『ざ、すぱい』 中の13


 『まあ、お気になされずに、気楽に出てください。』


 やどの主は、あっさりと言った。


 『なにか、機会がないと、宴会なんてできないからね。1週間以上の、泊まりのお客様があると、開くんです。ある種の、数少ない楽しみですよ。お客様は、食事込みの宿だい払ってるんだし、参加者は、自分持ち。村長も、当然自費。 いち村民としての参加だから、選挙演説なんかは禁止。はははははははは。それに、あなたにとっては、情報収集の良い機会でしょう。』


 それは、確かにそうだ。


 もちろん、歴史などに、詳しい人が来るとは限らないが、また聞き情報だって、役に立つことがある。

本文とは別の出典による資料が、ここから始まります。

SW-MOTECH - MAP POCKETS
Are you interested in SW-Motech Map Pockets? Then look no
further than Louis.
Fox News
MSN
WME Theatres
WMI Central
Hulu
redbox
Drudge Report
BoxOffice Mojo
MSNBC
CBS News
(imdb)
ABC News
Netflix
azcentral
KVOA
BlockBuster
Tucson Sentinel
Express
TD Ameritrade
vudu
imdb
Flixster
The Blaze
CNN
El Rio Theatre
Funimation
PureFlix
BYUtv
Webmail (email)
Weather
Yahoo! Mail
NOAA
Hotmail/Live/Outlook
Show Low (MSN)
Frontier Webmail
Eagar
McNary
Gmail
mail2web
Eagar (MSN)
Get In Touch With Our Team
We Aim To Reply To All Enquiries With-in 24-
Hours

 もしかして、オカルト的な話しにも、なんらかの意外な根拠が、潜んでいたりもする。


 ただ、森のはなしが出来るかどうかは、微妙だが、昔のようなことはないかもしれない。


 だいたい、そうした歓迎会を開いてくださること自体が、かつては、聞いたことがなく、


新時代の象徴かもしれない。


 『村長は、ちょっと挨拶したら、たぶん、すぐ帰りますがね。』


 増して、 村長に挨拶しておくのは、村のなかで活動するのには、もちろん、悪くない。

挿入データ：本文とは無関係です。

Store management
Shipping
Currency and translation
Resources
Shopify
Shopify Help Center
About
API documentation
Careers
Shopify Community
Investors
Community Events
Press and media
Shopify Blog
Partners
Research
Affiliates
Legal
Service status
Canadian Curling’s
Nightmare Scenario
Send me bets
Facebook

 ちょっと関心があるのは、あの彼女が、来るかどうかである。



        🍛


 歓迎会の時間まで、ぼくは、自室で衛星テレビを見ていた。


 便利な時代にはなったものだ。


 情報という点だけから言えば、都会と大差ないだろう。


 インターネットも、ちゃんと接続できた。


 ニュース番組では、いささか気になる話が出ていた。


 今日の地震のはなしである。


 大学の研究者さんによると、お隣の県にある活断層の動きが、活発化してきているかもしれないというのである。


 昔の資料からすると、このあたりの地震は、群発地震になることがある。


 しかも、たまに、大きめの直下型地震につながる傾向があるんだそうだ。


 ただし、人生のなかで、直に出会うケースは少ないんだとか。


 大体、250年から300年くらいの、周期らしい。


 前回は、ちょうど、入れずの森事件があった時期に重なるらしいことに、ぼくは、やっと気がついた。